If all the members of a task force or working group are government employees, they can meet behind closed doors because they are presumed to be doing what they are paid for. But if the meetings include both federal employees and outside groups, the public has a right to know who attends so we can expose their conflicts of interest and judge whether or not the government’s decisions were influenced by special inter·ests.
But Mrs. Clinton surrounded her Health Care Task Force and its Working Group – the membership, the actions, and the records – with a veil of secrecy. For a year and a half, the White House and Justice Department lawyers defending Mrs. Clinton concealed the names of about 350 non-federal employees of the Working Group by the subterfuge of calling them fulltime “special government employees and consultants.”
Now the Justice Department lawyers have completely changed their story and admitted that Mrs. Clinton’s Working Group was largely made up of representatives of special interest groups. The new rationalization for keeping everything secret is that the Working Group had no influence with President Clinton, that the participants were just an “anonymous horde” of persons brainstorming ideas.
The trouble with the new story is that Ira Magaziner is already on record as telling the court how important and influential the Working Group was. He told the court that
“the President announced” its creation, that its participants “examined alternatives” to be considered, that it was preparing comprehensive health care reform legislation, that “coordination” was essential, and that the results of the Working Group’s actions would be presented to the Administration through seven so-called “tollgates.”
The Working Group’s documents that have already been released under court order make abundantly clear why the White House resorted to legal chicanery to keep everything secret, even in the face of AAPS’s lawsuit. Those 350 non-federal employees on the Working Group represented special interests that stood to reap financial gain from a federal takeover of the entire health care industry.
The most notable examples of these special interests were representatives of the Kaiser Family Foundation, the Robert Wood Johnson Foundation, Aetna and Prudential, all of which are aggressive promoters of Managed Care. Managed Care is the system of having bureaucrats (instead of doctors and patients) control all health care spending and treatment.
AAPS’s lawsuit has also exposed the deceit of the White House claim that it spent only $100,000 on this project when, in fact, the cost was somewhere between $4 million and $20 million. And now the White House is arguing that all that expenditure of taxpayer funds and all those meetings didn’t mean anything! Were Hillary’s Task Force and Working Group just a hoax?

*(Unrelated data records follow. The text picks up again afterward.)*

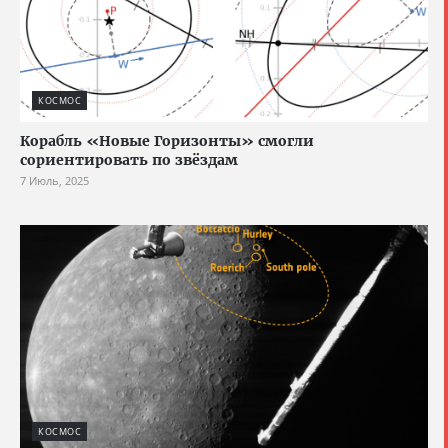
КОСМОС
Корабль «Новые Горизонты» смогли
сориентировать по звёздам
7 Июль, 2025
КОСМОС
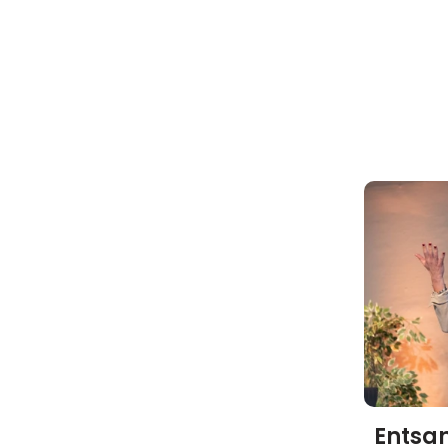
Entsa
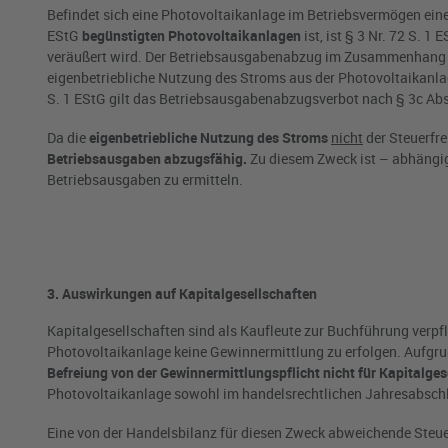
Befindet sich eine Photovoltaikanlage im Betriebsvermögen ein
EStG
begünstigten Photovoltaikanlagen
ist, ist § 3 Nr. 72 S. 
veräußert wird. Der Betriebsausgabenabzug im Zusammenhang mit
eigenbetriebliche Nutzung des Stroms aus der Photovoltaikanla
S. 1 EStG gilt das Betriebsausgabenabzugsverbot nach § 3c Abs
Da die
eigenbetriebliche Nutzung des Stroms
nicht
der Steuerfr
Betriebsausgaben abzugsfähig.
Zu diesem Zweck ist – abhängig
Betriebsausgaben zu ermitteln.
3. Auswirkungen auf Kapitalgesellschaften
Kapitalgesellschaften sind als Kaufleute zur Buchführung verpfli
Photovoltaikanlage keine Gewinnermittlung zu erfolgen. Aufgrun
Befreiung von der Gewinnermittlungspflicht nicht für Kapitalges
Photovoltaikanlage sowohl im handelsrechtlichen Jahresabschlu
Eine von der Handelsbilanz für diesen Zweck abweichende Steuerb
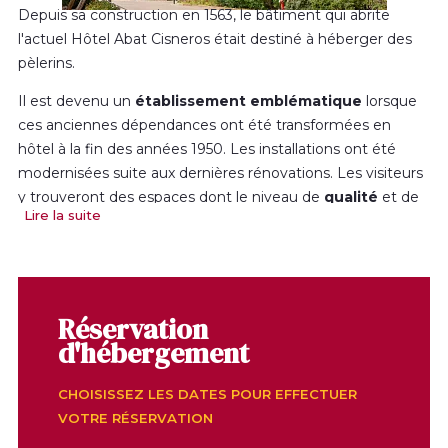
Depuis sa construction en 1563, le bâtiment qui abrite
l'actuel Hôtel Abat Cisneros était destiné à héberger des
pèlerins.
Il est devenu un
établissement emblématique
lorsque
ces anciennes dépendances ont été transformées en
hôtel à la fin des années 1950. Les installations ont été
modernisées suite aux dernières rénovations. Les visiteurs
y trouveront des espaces dont le niveau de
qualité
et de
Lire la suite
confort
est excellent.
Son emplacement au cœur du sanctuaire, à proximité de
la basilique, permet à ses hôtes de vivre une expérience
inoubliable. Le cadre est agréable et calme, avec des vues
Réservation
imprenables sur la montagne et la vallée du Llobregat.
d'hébergement
L'établissement dispose de 82 chambres avec baignoire
ou douche, télévision via satellite, téléphone, parquet et
CHOISISSEZ LES DATES POUR EFFECTUER
chauffage, et peut accueillir jusqu'à 153 personnes.
VOTRE RÉSERVATION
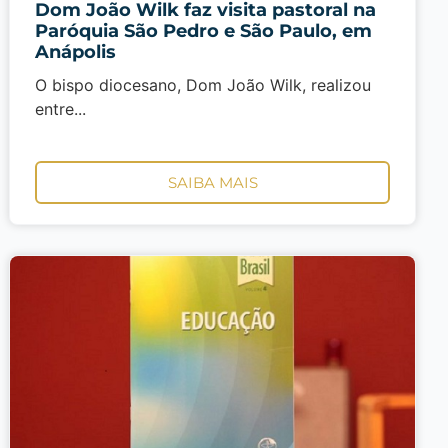
Dom João Wilk faz visita pastoral na
Paróquia São Pedro e São Paulo, em
Anápolis
O bispo diocesano, Dom João Wilk, realizou
entre...
SAIBA MAIS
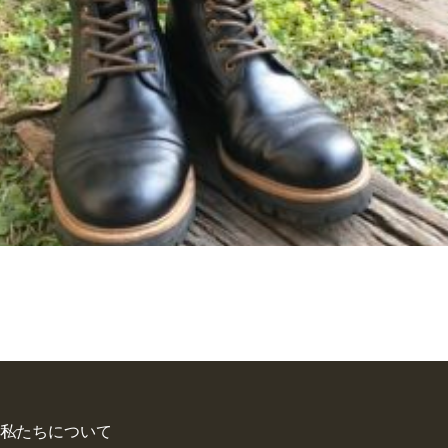
私たちについて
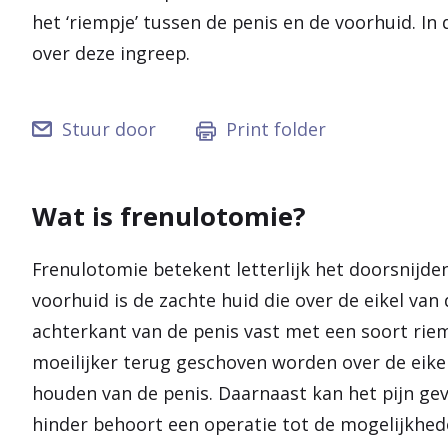
het ‘riempje’ tussen de penis en de voorhuid. In 
over deze ingreep.
Stuur door
Print folder
Wat is frenulotomie?
Frenulotomie betekent letterlijk het doorsnijde
voorhuid is de zachte huid die over de eikel van 
achterkant van de penis vast met een soort riemp
moeilijker terug geschoven worden over de eike
houden van de penis. Daarnaast kan het pijn geven
hinder behoort een operatie tot de mogelijkhede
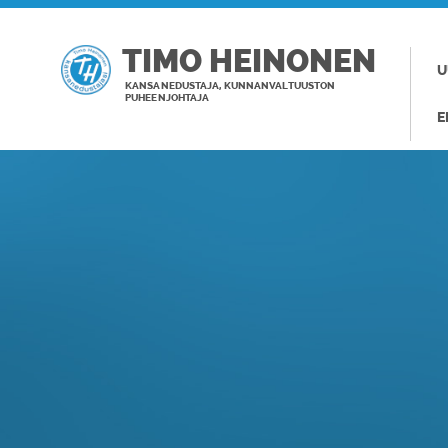
TIMO HEINONEN
U
KANSANEDUSTAJA, KUNNANVALTUUSTON
PUHEENJOHTAJA
E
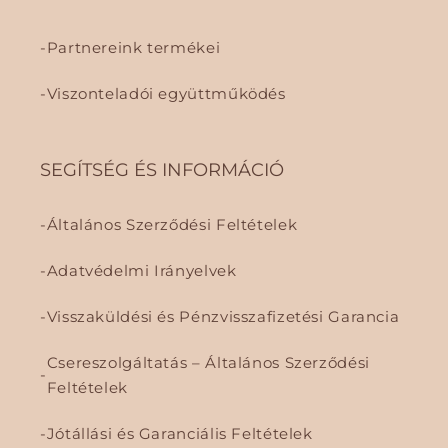
Partnereink termékei
Viszonteladói együttműködés
SEGÍTSÉG ÉS INFORMÁCIÓ
Általános Szerződési Feltételek
Adatvédelmi Irányelvek
Visszaküldési és Pénzvisszafizetési Garancia
Csereszolgáltatás – Általános Szerződési
Feltételek
Jótállási és Garanciális Feltételek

The bottom line of all this is that the Clinton Administration can’t be trusted to tell the truth to the American people about health care. That’s why Clinton’s spin doctors told him to rechristen his plan as the Gephardt-Mitchell plan in the hope that the American people will be deceived.
But that won’t wash because the staffers who are writing the Gephardt-Mitchell plan are the same ones who worked on the Clinton plan. At least 69 staff members from liberal Democratic Congressional offices and at least 43 staffers from liberal Democratic Senators’ offices were part of Hillary Rodham Clinton’s secret Working Group.
Incidentally, all Republican staffers were excluded from the Working Group, so Clinton’s appeals for “bipartisanship” are as phony as his campaign promise to cut taxes on the middle class.